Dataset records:

=-=-=

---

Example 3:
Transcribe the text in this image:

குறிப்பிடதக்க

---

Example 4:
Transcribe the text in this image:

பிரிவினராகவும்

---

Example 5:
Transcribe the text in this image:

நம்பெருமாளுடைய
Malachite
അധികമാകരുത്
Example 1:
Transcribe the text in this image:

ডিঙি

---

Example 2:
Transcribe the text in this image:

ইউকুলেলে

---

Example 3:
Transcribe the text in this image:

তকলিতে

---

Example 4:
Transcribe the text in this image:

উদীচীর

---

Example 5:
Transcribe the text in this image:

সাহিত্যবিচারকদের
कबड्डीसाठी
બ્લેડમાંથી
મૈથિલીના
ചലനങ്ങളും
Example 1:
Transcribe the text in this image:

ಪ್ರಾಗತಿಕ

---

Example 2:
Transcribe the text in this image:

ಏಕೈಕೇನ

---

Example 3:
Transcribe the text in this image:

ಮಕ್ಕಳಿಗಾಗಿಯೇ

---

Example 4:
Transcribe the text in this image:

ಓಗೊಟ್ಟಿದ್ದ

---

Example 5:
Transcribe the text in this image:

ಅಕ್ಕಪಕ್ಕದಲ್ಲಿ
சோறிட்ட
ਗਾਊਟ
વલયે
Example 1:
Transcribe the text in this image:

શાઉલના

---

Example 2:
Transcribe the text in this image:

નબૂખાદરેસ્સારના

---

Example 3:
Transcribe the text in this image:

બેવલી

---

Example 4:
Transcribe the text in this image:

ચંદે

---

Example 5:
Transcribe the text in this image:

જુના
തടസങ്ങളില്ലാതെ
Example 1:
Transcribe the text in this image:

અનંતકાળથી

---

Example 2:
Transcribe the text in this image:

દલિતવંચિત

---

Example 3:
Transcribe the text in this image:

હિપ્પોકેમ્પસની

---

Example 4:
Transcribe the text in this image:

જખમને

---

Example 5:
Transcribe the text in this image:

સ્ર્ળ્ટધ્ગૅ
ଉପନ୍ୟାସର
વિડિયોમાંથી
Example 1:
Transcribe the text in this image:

=-=-=

- Problem to solve
Output every line of the listing above as a JSON list of strings, one string per line, leaving out blank lines.

- Full solution
[
  "---",
  "Example 3:",
  "Transcribe the text in this image:",
  "குறிப்பிடதக்க",
  "---",
  "Example 4:",
  "Transcribe the text in this image:",
  "பிரிவினராகவும்",
  "---",
  "Example 5:",
  "Transcribe the text in this image:",
  "நம்பெருமாளுடைய",
  "Malachite",
  "അധികമാകരുത്",
  "Example 1:",
  "Transcribe the text in this image:",
  "ডিঙি",
  "---",
  "Example 2:",
  "Transcribe the text in this image:",
  "ইউকুলেলে",
  "---",
  "Example 3:",
  "Transcribe the text in this image:",
  "তকলিতে",
  "---",
  "Example 4:",
  "Transcribe the text in this image:",
  "উদীচীর",
  "---",
  "Example 5:",
  "Transcribe the text in this image:",
  "সাহিত্যবিচারকদের",
  "कबड्डीसाठी",
  "બ્લેડમાંથી",
  "મૈથિલીના",
  "ചലനങ്ങളും",
  "Example 1:",
  "Transcribe the text in this image:",
  "ಪ್ರಾಗತಿಕ",
  "---",
  "Example 2:",
  "Transcribe the text in this image:",
  "ಏಕೈಕೇನ",
  "---",
  "Example 3:",
  "Transcribe the text in this image:",
  "ಮಕ್ಕಳಿಗಾಗಿಯೇ",
  "---",
  "Example 4:",
  "Transcribe the text in this image:",
  "ಓಗೊಟ್ಟಿದ್ದ",
  "---",
  "Example 5:",
  "Transcribe the text in this image:",
  "ಅಕ್ಕಪಕ್ಕದಲ್ಲಿ",
  "சோறிட்ட",
  "ਗਾਊਟ",
  "વલયે",
  "Example 1:",
  "Transcribe the text in this image:",
  "શાઉલના",
  "---",
  "Example 2:",
  "Transcribe the text in this image:",
  "નબૂખાદરેસ્સારના",
  "---",
  "Example 3:",
  "Transcribe the text in this image:",
  "બેવલી",
  "---",
  "Example 4:",
  "Transcribe the text in this image:",
  "ચંદે",
  "---",
  "Example 5:",
  "Transcribe the text in this image:",
  "જુના",
  "തടസങ്ങളില്ലാതെ",
  "Example 1:",
  "Transcribe the text in this image:",
  "અનંતકાળથી",
  "---",
  "Example 2:",
  "Transcribe the text in this image:",
  "દલિતવંચિત",
  "---",
  "Example 3:",
  "Transcribe the text in this image:",
  "હિપ્પોકેમ્પસની",
  "---",
  "Example 4:",
  "Transcribe the text in this image:",
  "જખમને",
  "---",
  "Example 5:",
  "Transcribe the text in this image:",
  "સ્ર્ળ્ટધ્ગૅ",
  "ଉପନ୍ୟାସର",
  "વિડિયોમાંથી",
  "Example 1:",
  "Transcribe the text in this image:"
]